China unleashed a fresh diatribe Tuesday ahead of the ceremony honouring Nobel peace laureate Liu Xiaobo, calling the Nobel committee "clowns" and saying most of the world backed Beijing's position.
"Those at the Nobel Committee are orchestrating an anti-China fuss by themselves," foreign ministry spokeswoman Jiang Yu told reporters in an unusually sharp broadside at the Oslo-based committee.
"We are against anybody making an issue out of Liu Xiaobo and interfering in China's judicial affairs."
She added: "We will not change because of interference by a few clowns."
The Nobel committee is set to hold an award ceremony in Oslo for Liu on Friday, which is Human Rights Day, marking the adoption in 1948 by the UN General Assembly of the Universal Declaration of Human Rights.

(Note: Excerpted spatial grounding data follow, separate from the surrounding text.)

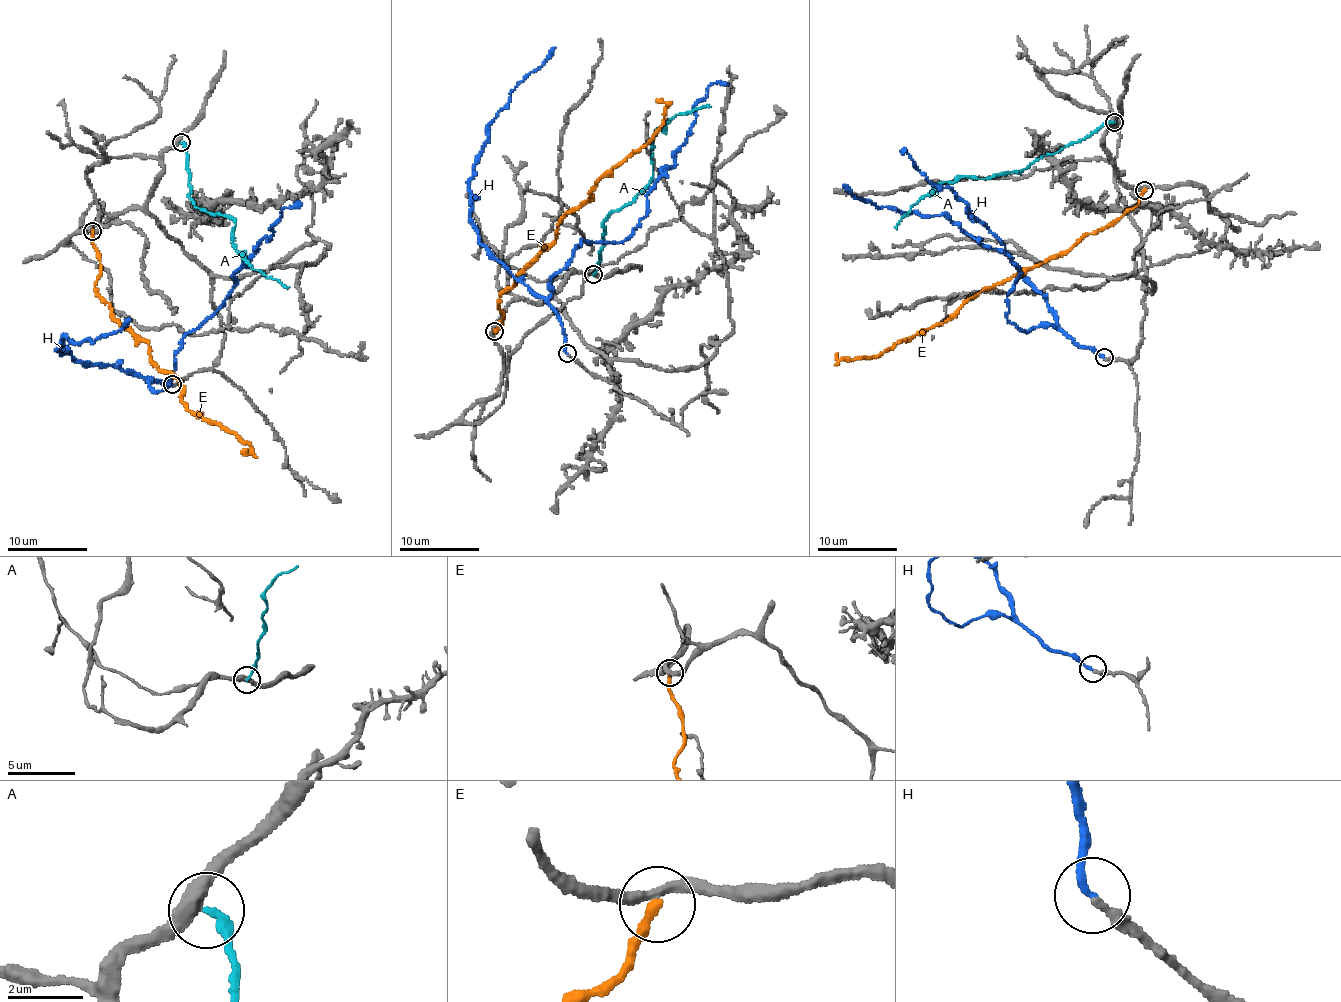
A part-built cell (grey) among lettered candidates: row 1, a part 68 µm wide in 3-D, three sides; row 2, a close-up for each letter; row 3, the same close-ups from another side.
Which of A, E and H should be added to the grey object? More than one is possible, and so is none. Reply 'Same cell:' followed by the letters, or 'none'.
Same cell: H

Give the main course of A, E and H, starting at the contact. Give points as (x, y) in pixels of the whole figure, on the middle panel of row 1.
A: (593, 273), (599, 260), (603, 222), (627, 206), (651, 181), (654, 131), (677, 114), (711, 106)
E: (494, 331), (502, 319), (497, 301), (553, 240), (560, 218), (664, 120), (666, 105), (656, 99)
H: (568, 353), (551, 279), (581, 239), (626, 240), (675, 162), (694, 107), (712, 83), (729, 86)

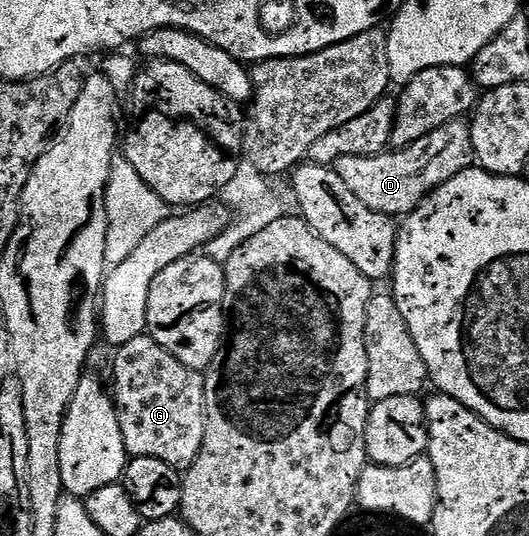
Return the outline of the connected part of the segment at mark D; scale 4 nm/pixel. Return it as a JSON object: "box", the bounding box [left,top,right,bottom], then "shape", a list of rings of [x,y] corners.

Liu, a writer and academic who has boldly fought for reform of China's one-party political system for more than two decades, was jailed in December 2009 for 11 years on subversion charges.
No one is expected to be on hand to accept the award on behalf on Liu, who was named as the Nobel peace laureate in October.
His wife, Liu Xia, has been under house arrest since that time, other family members are under pressure not to speak publicly and many of Liu's fellow dissidents and supporters have been warned not to attend or have been physically prevented from leaving China, activists have said.
Diplomats also have said China -- which has been deeply embarrassed by the award -- has pressured other governments not to send their representatives to the ceremony.
Jiang said "more than 100 countries and international organisations" had "expressed explicit support of China's position opposing this year's peace prize," but she declined to provide details.
On another occasion, she referred to "more than 100 countries."
"You can see very clearly that the vast majority of the international community will not attend the ceremony," she said during a regular press briefing.
However, the Nobel Institute in Oslo quickly rejected that claim, with the institute's director Geir Lundestad saying most countries would indeed attend the ceremony.
The institute said earlier that six countries -- China, Russia, Kazakhstan, Cuba, Morocco and Iraq -- have so far said they would not take part in the ceremony.
Liu was jailed after he co-authored "Charter 08", a 2008 manifesto calling for political reform and greater rights in China that spread quickly on the Internet.
Human rights activists say Liu was jailed after merely exercising his right to free speech, which is guaranteed in China's constitution.
Activists say the Communist Party government routinely abuses its subversion charges as a tool for silencing critics.
China has furiously rejected any criticism, branding Liu a "criminal" and warning other countries against interfering in its judicial system.